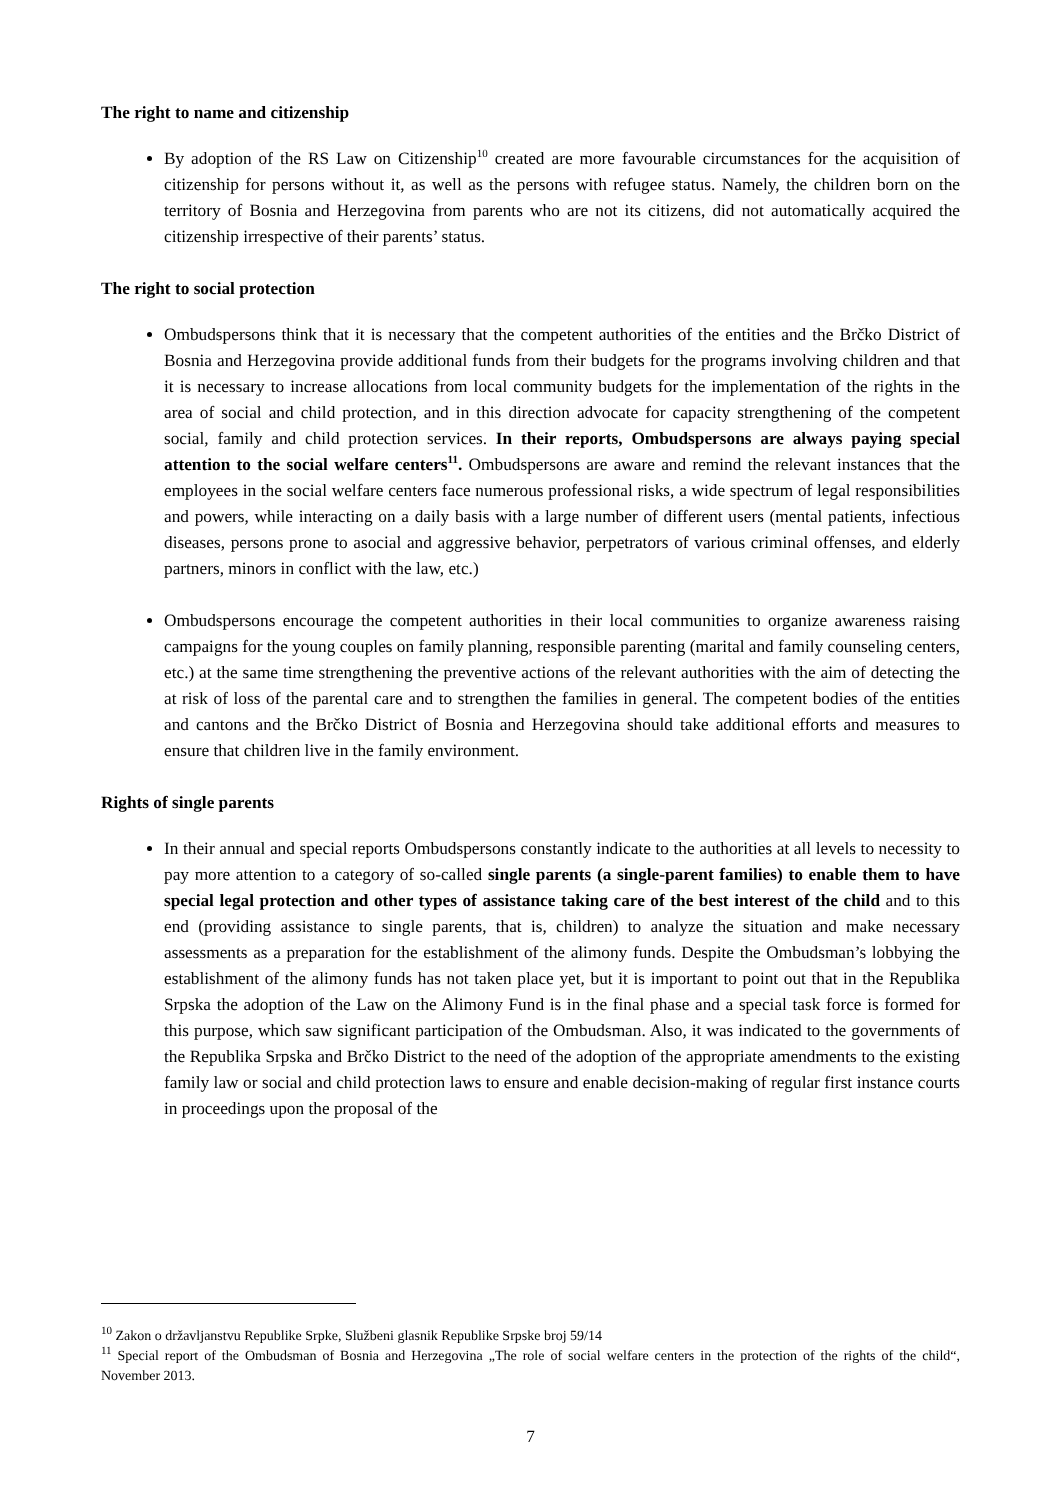The right to name and citizenship
By adoption of the RS Law on Citizenship<sup>10</sup> created are more favourable circumstances for the acquisition of citizenship for persons without it, as well as the persons with refugee status. Namely, the children born on the territory of Bosnia and Herzegovina from parents who are not its citizens, did not automatically acquired the citizenship irrespective of their parents’ status.
The right to social protection
Ombudspersons think that it is necessary that the competent authorities of the entities and the Brčko District of Bosnia and Herzegovina provide additional funds from their budgets for the programs involving children and that it is necessary to increase allocations from local community budgets for the implementation of the rights in the area of social and child protection, and in this direction advocate for capacity strengthening of the competent social, family and child protection services. In their reports, Ombudspersons are always paying special attention to the social welfare centers<sup>11</sup>. Ombudspersons are aware and remind the relevant instances that the employees in the social welfare centers face numerous professional risks, a wide spectrum of legal responsibilities and powers, while interacting on a daily basis with a large number of different users (mental patients, infectious diseases, persons prone to asocial and aggressive behavior, perpetrators of various criminal offenses, and elderly partners, minors in conflict with the law, etc.)
Ombudspersons encourage the competent authorities in their local communities to organize awareness raising campaigns for the young couples on family planning, responsible parenting (marital and family counseling centers, etc.) at the same time strengthening the preventive actions of the relevant authorities with the aim of detecting the at risk of loss of the parental care and to strengthen the families in general. The competent bodies of the entities and cantons and the Brčko District of Bosnia and Herzegovina should take additional efforts and measures to ensure that children live in the family environment.
Rights of single parents
In their annual and special reports Ombudspersons constantly indicate to the authorities at all levels to necessity to pay more attention to a category of so-called single parents (a single-parent families) to enable them to have special legal protection and other types of assistance taking care of the best interest of the child and to this end (providing assistance to single parents, that is, children) to analyze the situation and make necessary assessments as a preparation for the establishment of the alimony funds. Despite the Ombudsman’s lobbying the establishment of the alimony funds has not taken place yet, but it is important to point out that in the Republika Srpska the adoption of the Law on the Alimony Fund is in the final phase and a special task force is formed for this purpose, which saw significant participation of the Ombudsman. Also, it was indicated to the governments of the Republika Srpska and Brčko District to the need of the adoption of the appropriate amendments to the existing family law or social and child protection laws to ensure and enable decision-making of regular first instance courts in proceedings upon the proposal of the
<sup>10</sup> Zakon o državljanstvu Republike Srpke, Službeni glasnik Republike Srpske broj 59/14
<sup>11</sup> Special report of the Ombudsman of Bosnia and Herzegovina „The role of social welfare centers in the protection of the rights of the child“, November 2013.
7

§ **Exercise requirements**: The pictures alone are to be left out when the data above is copied; all else must match exactly.

§ **The answer**:
The right to name and citizenship
By adoption of the RS Law on Citizenship<sup>10</sup> created are more favourable circumstances for the acquisition of citizenship for persons without it, as well as the persons with refugee status. Namely, the children born on the territory of Bosnia and Herzegovina from parents who are not its citizens, did not automatically acquired the citizenship irrespective of their parents’ status.
The right to social protection
Ombudspersons think that it is necessary that the competent authorities of the entities and the Brčko District of Bosnia and Herzegovina provide additional funds from their budgets for the programs involving children and that it is necessary to increase allocations from local community budgets for the implementation of the rights in the area of social and child protection, and in this direction advocate for capacity strengthening of the competent social, family and child protection services. In their reports, Ombudspersons are always paying special attention to the social welfare centers<sup>11</sup>. Ombudspersons are aware and remind the relevant instances that the employees in the social welfare centers face numerous professional risks, a wide spectrum of legal responsibilities and powers, while interacting on a daily basis with a large number of different users (mental patients, infectious diseases, persons prone to asocial and aggressive behavior, perpetrators of various criminal offenses, and elderly partners, minors in conflict with the law, etc.)
Ombudspersons encourage the competent authorities in their local communities to organize awareness raising campaigns for the young couples on family planning, responsible parenting (marital and family counseling centers, etc.) at the same time strengthening the preventive actions of the relevant authorities with the aim of detecting the at risk of loss of the parental care and to strengthen the families in general. The competent bodies of the entities and cantons and the Brčko District of Bosnia and Herzegovina should take additional efforts and measures to ensure that children live in the family environment.
Rights of single parents
In their annual and special reports Ombudspersons constantly indicate to the authorities at all levels to necessity to pay more attention to a category of so-called single parents (a single-parent families) to enable them to have special legal protection and other types of assistance taking care of the best interest of the child and to this end (providing assistance to single parents, that is, children) to analyze the situation and make necessary assessments as a preparation for the establishment of the alimony funds. Despite the Ombudsman’s lobbying the establishment of the alimony funds has not taken place yet, but it is important to point out that in the Republika Srpska the adoption of the Law on the Alimony Fund is in the final phase and a special task force is formed for this purpose, which saw significant participation of the Ombudsman. Also, it was indicated to the governments of the Republika Srpska and Brčko District to the need of the adoption of the appropriate amendments to the existing family law or social and child protection laws to ensure and enable decision-making of regular first instance courts in proceedings upon the proposal of the
<sup>10</sup> Zakon o državljanstvu Republike Srpke, Službeni glasnik Republike Srpske broj 59/14
<sup>11</sup> Special report of the Ombudsman of Bosnia and Herzegovina „The role of social welfare centers in the protection of the rights of the child“, November 2013.
7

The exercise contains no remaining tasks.